## begin SOURCE PASSAGE

There is something about this movie that really hits home, and no I have never been in a situation similar to the one depicted. The dialogue has a wonderful flow; everything said is worth listening to. Every line works towards revealing something about the character delivering it. All of the main characters go through some sort of change and growth over the course of the tale. It all feels natural, all believable, and there is so much depth as the story deals with those issues above her maturity level.

Jason Reitman and Diablo Cody have crafted a film that subverts expectations of the teen comedy. There are no villains, there are no hereos, there are only people faced with difficult choices that they must wrestle with. The characters, all of them, are, in a way, coming of age as they try to make the right decision as they discover new facets of themselves.

Beyond Reitman and Cody, the performances are near flawless. Ellen Page has fantastic timing with her witticisms and her realizations of who she is becoming. JK Simmons and Allison Janney are pitch perfect in their portrayals of supportive parents and what they must be going through. Then there are Jason Bateman and Jennifer Garner, there is a lot of subtlety to what they have to offer, which is a lot more than you may think at first.

Bottomline. Quite simply, this is a great film. It hits all the right notes and takes its time to reveal these characters. Juno is not a laugh out loud funny, but it will have you smiling and chuckling, with the occasional guffaw. It is rare that a film lands nearly everything, this one comes as close as one can come. Enjoy it.

Highly Recommended.


Anonymous said...

Well said. Page is just so good at delivering Diablo Cody's sarcastic, wised-up, Wilderesque dialogue and the rest of the cast is very good as well.

Juno has the makings of a cult classic.

## end SOURCE PASSAGE
## begin LISTED ENTRIES

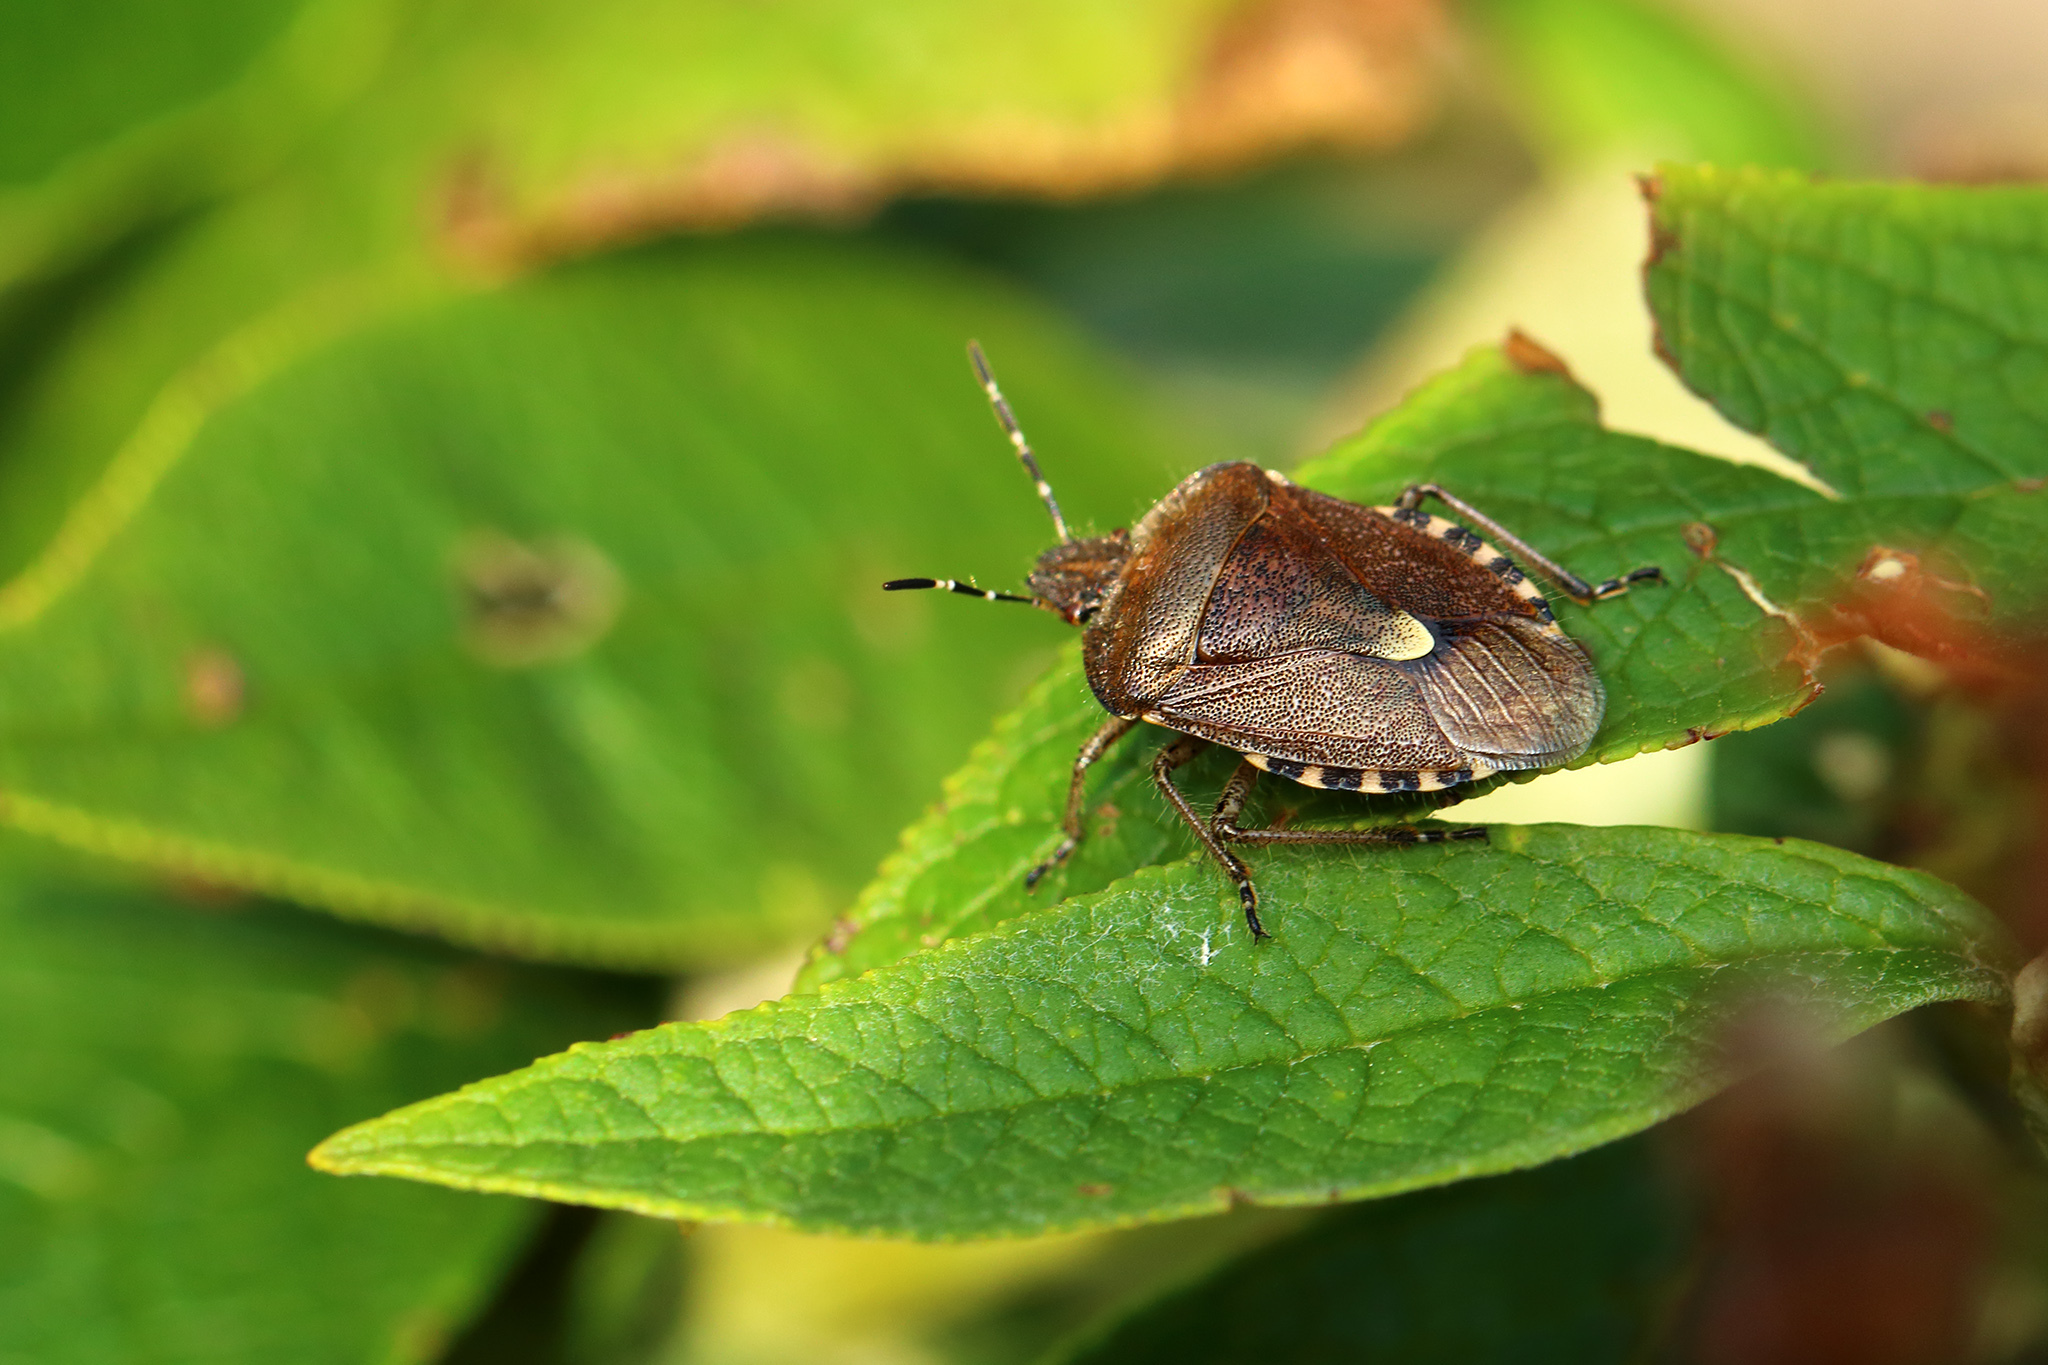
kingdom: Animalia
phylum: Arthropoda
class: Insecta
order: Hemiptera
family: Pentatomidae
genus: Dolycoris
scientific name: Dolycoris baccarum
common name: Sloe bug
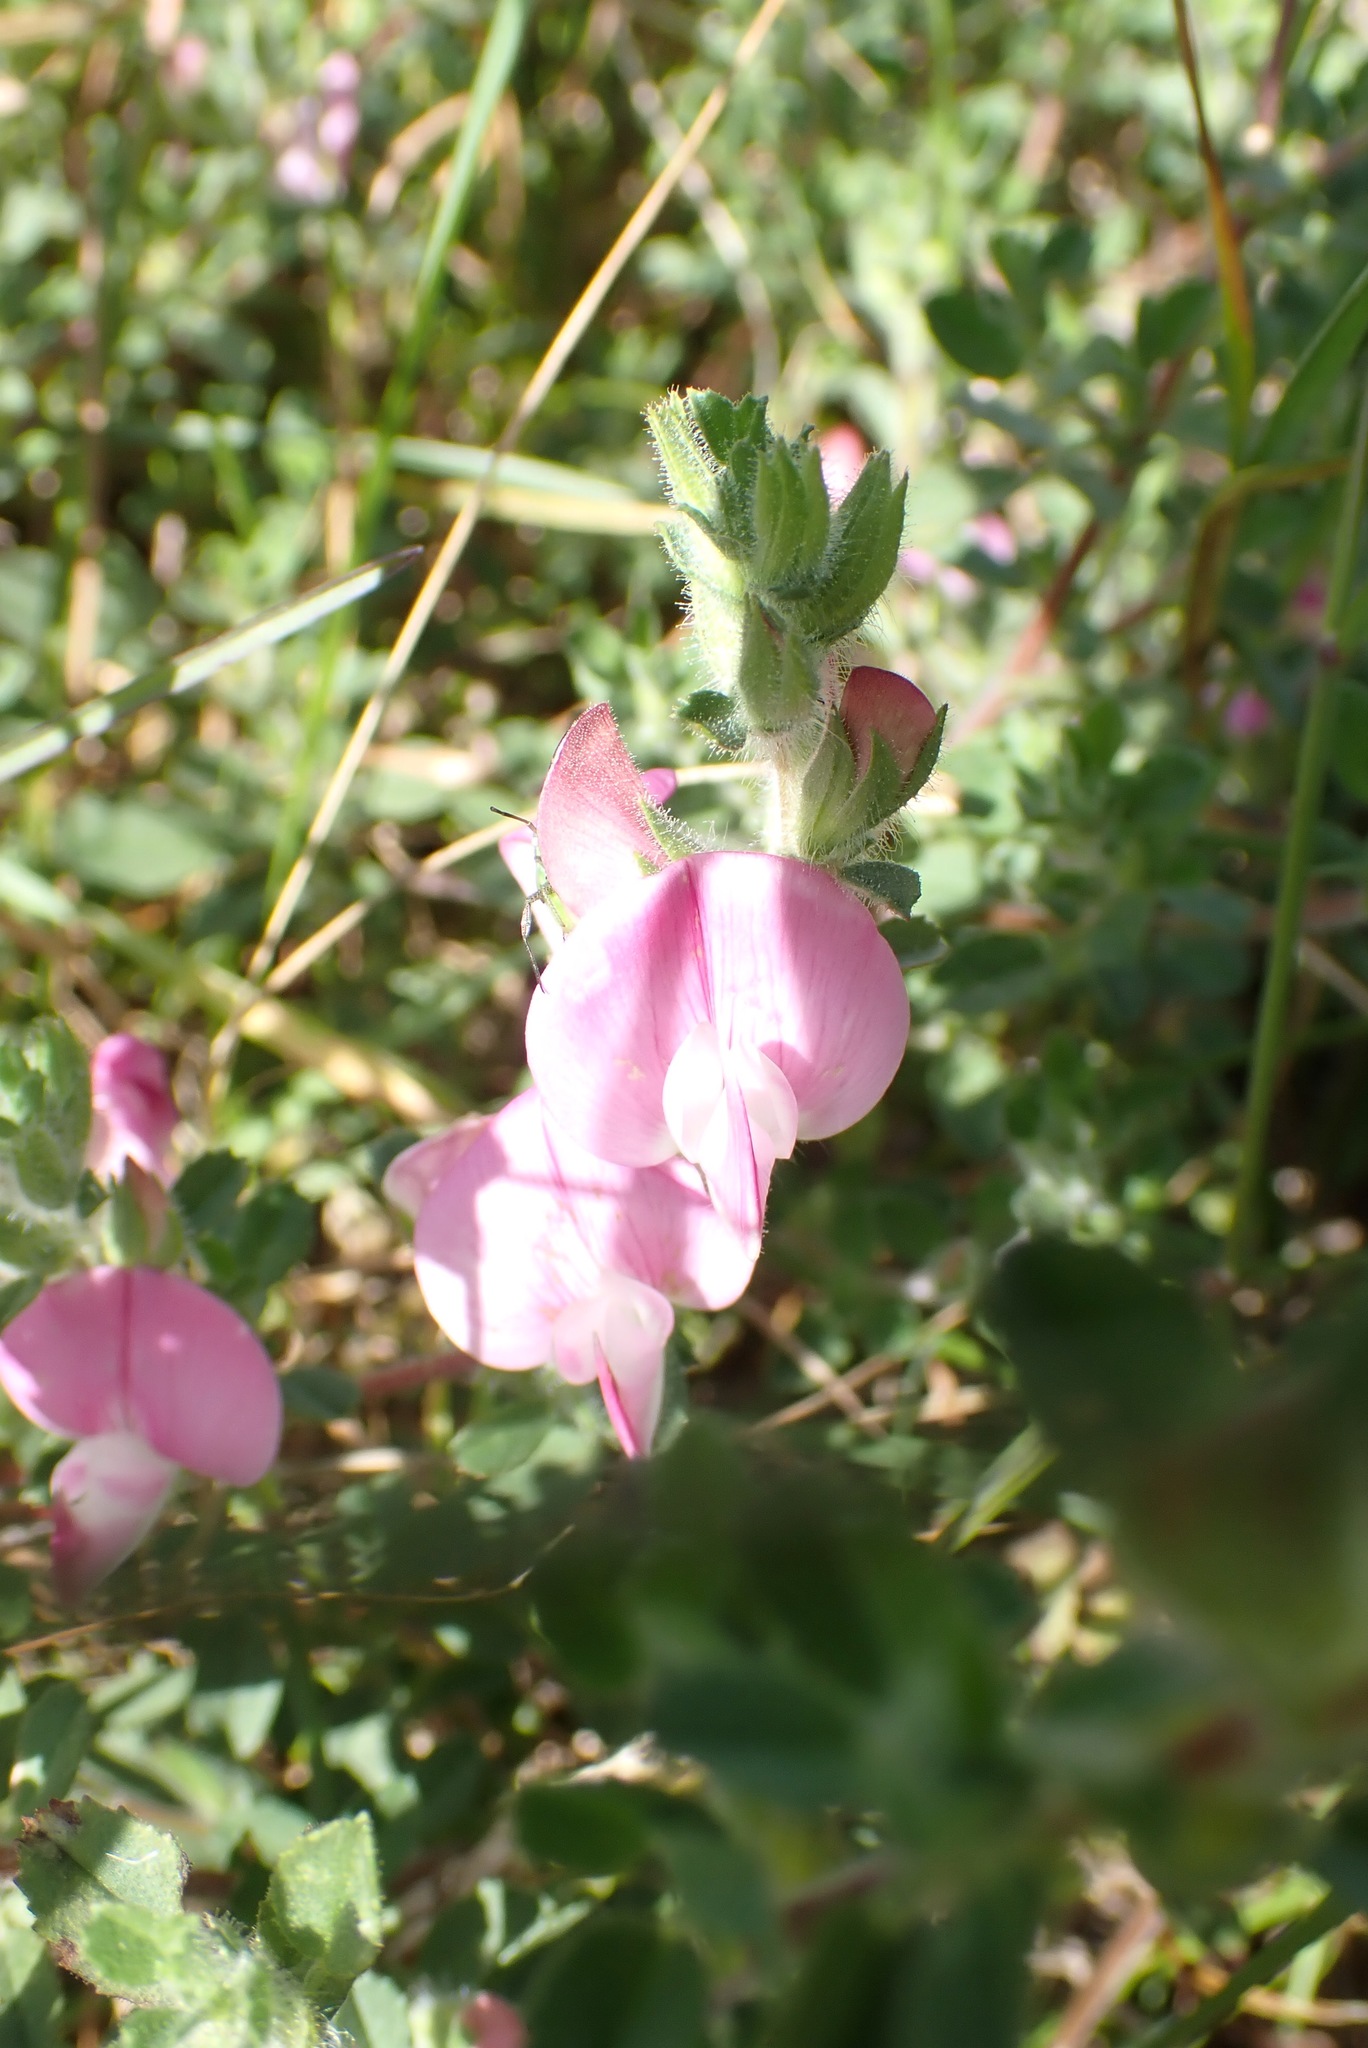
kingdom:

## end LISTED ENTRIES

[TASK GOAL] Copy the part of the movie review that opens with the words "Jason Reitman and" and closes with "think at first.", replacing "supportive" with "loving". These lines are separate material and have no connection to the movie review.

[RIGHT ANSWER]
Jason Reitman and Diablo Cody have crafted a film that subverts expectations of the teen comedy. There are no villains, there are no hereos, there are only people faced with difficult choices that they must wrestle with. The characters, all of them, are, in a way, coming of age as they try to make the right decision as they discover new facets of themselves.

Beyond Reitman and Cody, the performances are near flawless. Ellen Page has fantastic timing with her witticisms and her realizations of who she is becoming. JK Simmons and Allison Janney are pitch perfect in their portrayals of loving parents and what they must be going through. Then there are Jason Bateman and Jennifer Garner, there is a lot of subtlety to what they have to offer, which is a lot more than you may think at first.